Joseph Lampel’s opinion (as quoted by the Economist):
One of history’s enduring mysteries is why Napoleon invaded Russia. He had an empire…and the all round title of military genius. And yet he could not resist the lure of complete domination of the European continent…he wanted…total victory.
One gets the same feeling reading the news release about Michael O’Leary’s ambition to acquire 300 aircraft…The goal is to grow Ryanair to 130 million passengers, which would make the airline the largest in Europe…
What is clear is that he sees the current economic crisis as an opportunity to push aggressively forward where other airlines fear to tread. The risk he runs is that an extraordinary success story will come apart…this expansion will stress Ryanair’s organizational capacity…
Perhaps he should take a lesson from Napoleon.

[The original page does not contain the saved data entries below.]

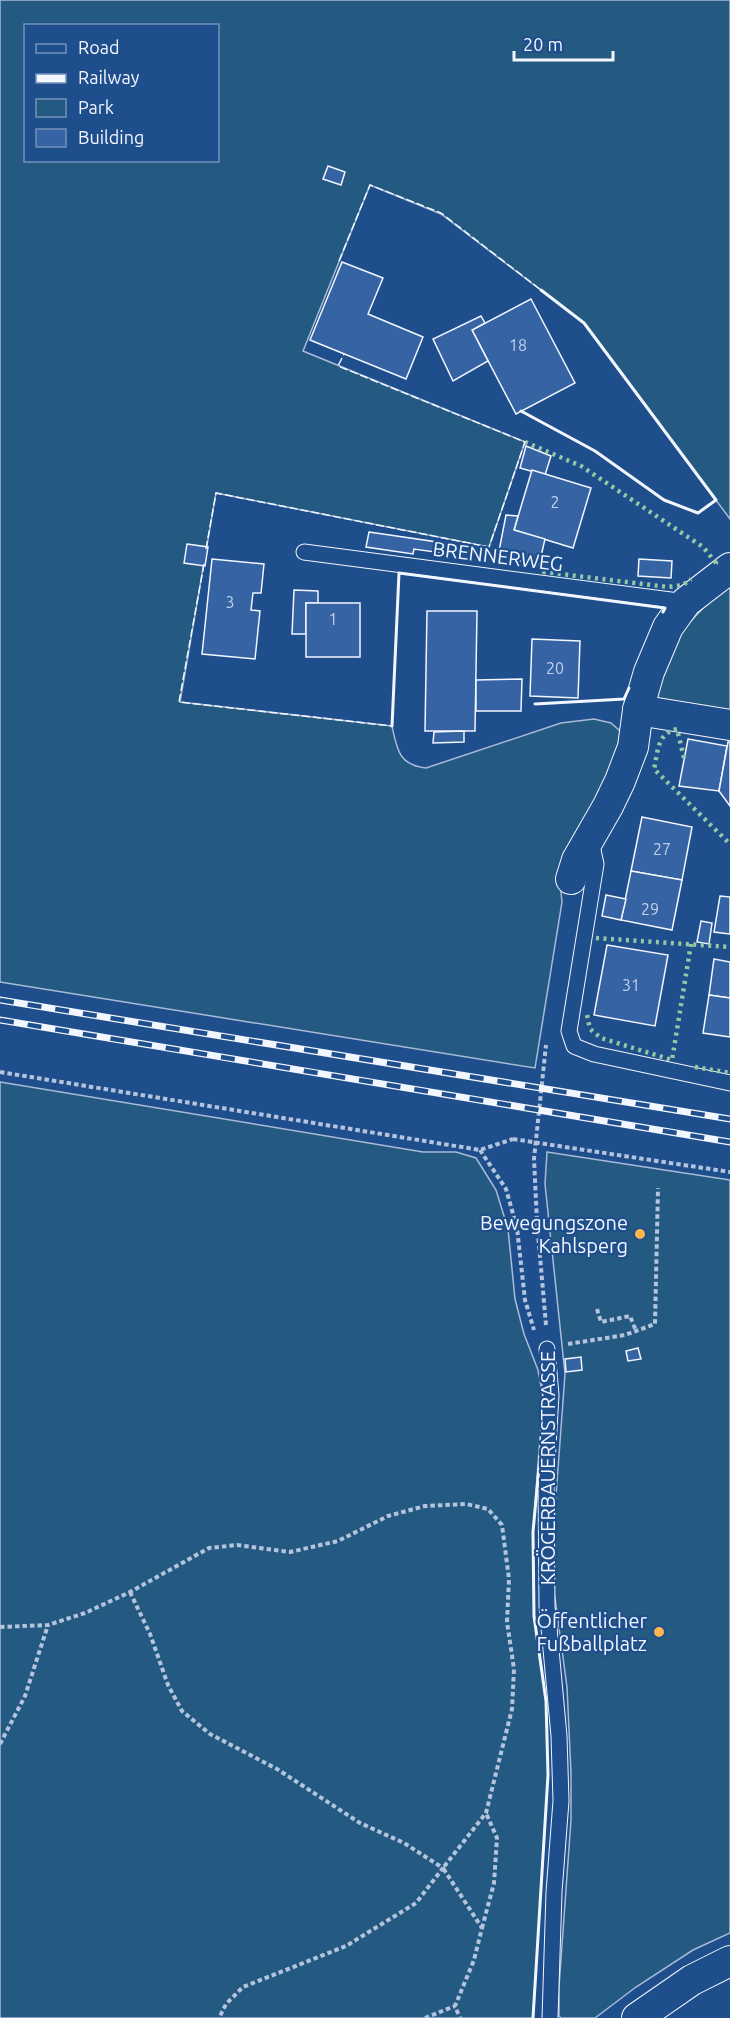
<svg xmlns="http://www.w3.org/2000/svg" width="730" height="2018" font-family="Ubuntu,sans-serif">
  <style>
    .green { fill: #245a82; stroke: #a8bbd7; stroke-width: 1.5; fill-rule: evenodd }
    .building { fill: #3563a3; stroke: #f2f6ff; stroke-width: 1.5 }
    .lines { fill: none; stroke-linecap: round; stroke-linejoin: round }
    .service-casing { stroke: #f2f6ff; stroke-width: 17 }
    .minor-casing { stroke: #f2f6ff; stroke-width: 32 }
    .path { stroke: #b3c4dc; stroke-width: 4; stroke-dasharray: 4.5 3; stroke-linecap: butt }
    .service { stroke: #1f4e8c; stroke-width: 15 }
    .minor { stroke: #1f4e8c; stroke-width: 30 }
    .rail-casing { stroke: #f2f6ff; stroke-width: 7 }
    .rail { stroke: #1f4e8c; stroke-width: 4.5; stroke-dasharray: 14; stroke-linecap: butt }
    .path-bridge { stroke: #b3c4dc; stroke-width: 4; stroke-dasharray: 4.5 3; stroke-linecap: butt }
    .hedge { stroke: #97c8a6; stroke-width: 4.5; stroke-dasharray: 3 4.5; stroke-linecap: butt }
    .fence { stroke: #f2f6ff; stroke-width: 1.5; stroke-dasharray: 8 3; stroke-linecap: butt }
    .wall { stroke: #f2f6ff; stroke-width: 3 }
    .poi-dot { fill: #ffb74d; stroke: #1f4e8c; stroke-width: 2 }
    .labels { text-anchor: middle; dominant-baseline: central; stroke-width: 4.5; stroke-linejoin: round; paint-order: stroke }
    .number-label { font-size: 16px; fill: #c3d1e8 }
    .street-label { font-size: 20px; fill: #f2f6ff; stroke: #1f4e8c }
    .poi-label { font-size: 20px; fill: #f2f6ff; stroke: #1f4e8c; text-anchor: end }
  </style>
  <rect width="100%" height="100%" fill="#1f4e8c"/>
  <g class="green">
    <path d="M0,0h730v519l-146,-196 -143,-109 -71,-29 -67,166 222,91 -36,105 -273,-54 -36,209 212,24c5,24 7,39 34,42l135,-45 33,-4 17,4 9,8 -2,15 -20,53 -38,83 2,20 -27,166 -535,-86zM26,26h192v134h-192z"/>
    <path d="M730,587v124l-72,-12 -2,-6 24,-60 34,-37z"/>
    <path d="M0,1082l423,70h33l20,6 20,32 12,39 7,70 9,35 14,36 5,27 -10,135 1,84 12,85 2,74 -15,243h-533z"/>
    <path d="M547,1152l183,28v753l-37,17 -57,37 -41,31h-34l-2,-2v-29l12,-167v-47l-4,-86 -14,-104 1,-60 11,-149 -20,-190z"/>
  </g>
  <g class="building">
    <path d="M328,166l17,6 -4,13 -18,-6z"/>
    <path d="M342,262l41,16 -15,36 55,23 -17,42 -96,-39z"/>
    <path d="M531,299l44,84 -59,31 -44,-84z"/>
    <path d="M481,316l4,7 -13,7 16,31 -35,20 -20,-42z"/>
    <path d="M526,446l25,10 -6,19 -25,-7z"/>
    <path d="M532,470l59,18 -18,60 -59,-18z"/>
    <path d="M506,515l12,1 -4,14 31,9 -6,26 -41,-9z"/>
    <path d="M369,532l75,11 -2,10 -28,-4 -1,5 -47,-7z"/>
    <path d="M187,544l21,3 -3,19 -21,-3z"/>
    <path d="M212,559l52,5 -3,29h-8l-2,17 9,1 -5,48 -53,-5z"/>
    <path d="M639,559l33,2 -1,17 -33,-2z"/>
    <path d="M294,590l24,1v12h-12v31h-14z"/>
    <rect x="306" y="603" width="54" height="54"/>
    <path d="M427,611h50l-2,120h-50z"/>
    <path d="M532,639l48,2 -2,57 -48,-2z"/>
    <path d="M522,679l-1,32h-45v-31z"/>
    <path d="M464,731v11l-31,1 1,-11z"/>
    <path d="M688,739l39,7 -8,45 -40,-5z"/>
    <path d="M728,742h2v64l-11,-15z"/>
    <path d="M642,817l50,10 -10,53 -51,-9z"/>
    <path d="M631,871l51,9 -10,50 -51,-10z"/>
    <path d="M606,895l20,4 -5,21 -19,-4z"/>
    <path d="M720,896l10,1v37l-16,-2z"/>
    <path d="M701,921l11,2 -3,21 -12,-2z"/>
    <path d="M607,945l61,10 -13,71 -61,-11z"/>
    <path d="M714,959l16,3v36l-21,-3z"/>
    <path d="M709,995l21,3v39l-27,-4z"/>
    <path d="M638,1348l3,11 -13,2 -2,-10z"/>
    <path d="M581,1357l1,13 -16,2 -1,-13z"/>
  </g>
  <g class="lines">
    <defs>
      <g id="service">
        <path d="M304,552l382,50"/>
        <path d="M591,841l5,23 -27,167 5,15 20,8 136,29"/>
        <path d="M547,1349l4,46 -5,85 1,126 12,130 2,65 -7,91 -4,126"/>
      </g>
      <g id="minor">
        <path d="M638,710l92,15"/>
        <path d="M571,879l6,-19 31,-54 12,-25 13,-34 5,-37 11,-38 19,-45 18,-25 44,-34"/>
        <path d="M637,2018l55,-38 38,-19"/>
      </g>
    </defs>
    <use href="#service" class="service-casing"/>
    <use href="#minor" class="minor-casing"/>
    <g class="path">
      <path d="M0,1072l480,78 33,-11"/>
      <path d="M565,1147l165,25"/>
      <path d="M480,1150l26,39 11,39 8,72 9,30"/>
      <path d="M597,1309l4,13 29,-6 6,15"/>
      <path d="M546,1325l-9,-103 -3,-63 12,-114"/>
      <path d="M568,1344l57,-9 30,-11 3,-136"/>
      <path d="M130,1592l20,42 18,51 14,26 28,23 67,35 83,54 44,20 39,25 -27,35 -70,43 -103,41 -17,17 -7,14"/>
      <path d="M0,1627l48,-2 37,-12 45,-21 79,-44 28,-3 53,7 48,-11 50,-25 37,-10 41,-2 22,5 14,16 7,54 -2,43 7,47 -2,40 -26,104 -43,55 39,60 -8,32 -19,46 5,12"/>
      <path d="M0,1744l25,-48 23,-71"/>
      <path d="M482,1928l12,-45 3,-45 -11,-25"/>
      <path d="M425,2018l30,-12"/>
    </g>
    <use href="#service" class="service"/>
    <use href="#minor" class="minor"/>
    <defs>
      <g id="rail">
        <path d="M0,1000l730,119"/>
        <path d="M0,1020l730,122"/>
      </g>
    </defs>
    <use href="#rail" class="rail-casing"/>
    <use href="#rail" class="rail"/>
    <path class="path-bridge" d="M513,1139l52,8"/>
    <g class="hedge">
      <path d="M525,442l56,24 122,81 13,16 -3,2"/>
      <path d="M539,565l5,7 124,15 15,-2 8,-6"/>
      <path d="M684,758l-7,-29c-20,4 -19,23 -23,40l76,75"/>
      <path d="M596,938l134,9"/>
      <path d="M587,1015l3,14 11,9 71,22 19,-116"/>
      <path d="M695,1067l35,6"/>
    </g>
    <g class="fence">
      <path d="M339,261l31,-76 71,28 100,77"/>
      <path d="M206,549l10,-56 273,54 36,-105 -187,-76 6,-12"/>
      <path d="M204,564l-25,138 213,24"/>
    </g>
    <g class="wall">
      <path d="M521,411l74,40 69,49 34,13 18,-13 -132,-177 -43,-33"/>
      <path d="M535,704l89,-5 5,-11"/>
      <path d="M392,726l7,-153 266,35 -2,4"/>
      <path d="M533,2018l15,-243 -2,-74 -12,-85 -1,-84 7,-76"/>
    </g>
  </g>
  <g class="poi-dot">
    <circle cx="640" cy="1234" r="6"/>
    <circle cx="659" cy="1632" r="6"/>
  </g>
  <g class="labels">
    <g class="number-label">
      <text x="518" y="345">18</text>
      <text x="555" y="502">2</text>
      <text x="230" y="602">3</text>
      <text x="333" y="619">1</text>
      <text x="555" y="668">20</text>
      <text x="662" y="849">27</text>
      <text x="650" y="909">29</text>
      <text x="631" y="985">31</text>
    </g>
    <g class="street-label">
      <text transform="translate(498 556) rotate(7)">BRENNERWEG</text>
      <text transform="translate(547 1468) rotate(-90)">KRÖGERBAUERNSTRASSE</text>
    </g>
    <g class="poi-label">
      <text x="628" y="1222">Bewegungszone<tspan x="628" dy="23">Kahlsperg</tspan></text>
      <text x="647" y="1620">Öffentlicher<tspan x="647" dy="23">Fußballplatz</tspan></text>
    </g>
  </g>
  <rect x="24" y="24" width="195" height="138" fill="#1f4e8c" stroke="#7391ba" stroke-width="1.5"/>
  <rect x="36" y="44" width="30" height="9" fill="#1f4e8c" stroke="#7391ba" stroke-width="1.5"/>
  <text x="78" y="54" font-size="18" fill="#f2f6ff">Road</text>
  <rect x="36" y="74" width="30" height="9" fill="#f2f6ff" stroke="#7391ba" stroke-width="1.5"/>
  <text x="78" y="84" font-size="18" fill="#f2f6ff">Railway</text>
  <rect x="36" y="99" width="30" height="18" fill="#245a82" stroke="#7391ba" stroke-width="1.5"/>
  <text x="78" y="114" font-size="18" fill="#f2f6ff">Park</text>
  <rect x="36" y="129" width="30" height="18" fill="#3563a3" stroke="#7391ba" stroke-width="1.5"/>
  <text x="78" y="144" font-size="18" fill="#f2f6ff">Building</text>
  <path d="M514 51v9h99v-9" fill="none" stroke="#f2f6ff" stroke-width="3"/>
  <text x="523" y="51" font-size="18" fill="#f2f6ff" stroke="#1f4e8c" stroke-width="4.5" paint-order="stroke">20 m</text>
</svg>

When told by his advisers that the winters in Russia were exceptionally long and cold he insisted that they were misinformed…He lived to find out that reality can bite.
While Ryanair sees the acquisition of 300 additional aircraft as an opportunity to steal share in an economic downturn, I tend to side with Professor Lampel on this one. I think the planned expansion might reflect a bit of Napoleonic hubris. Not only will the expansion stretch the organization thin, but this is an incredible risk to take while Europe is in the midst of a crisis that threatens to turn into a nasty, and protracted, recession (see OECD warns of Euro Recession). A deep recession on the European continent would not bode well for travel in general, and air travel in particular.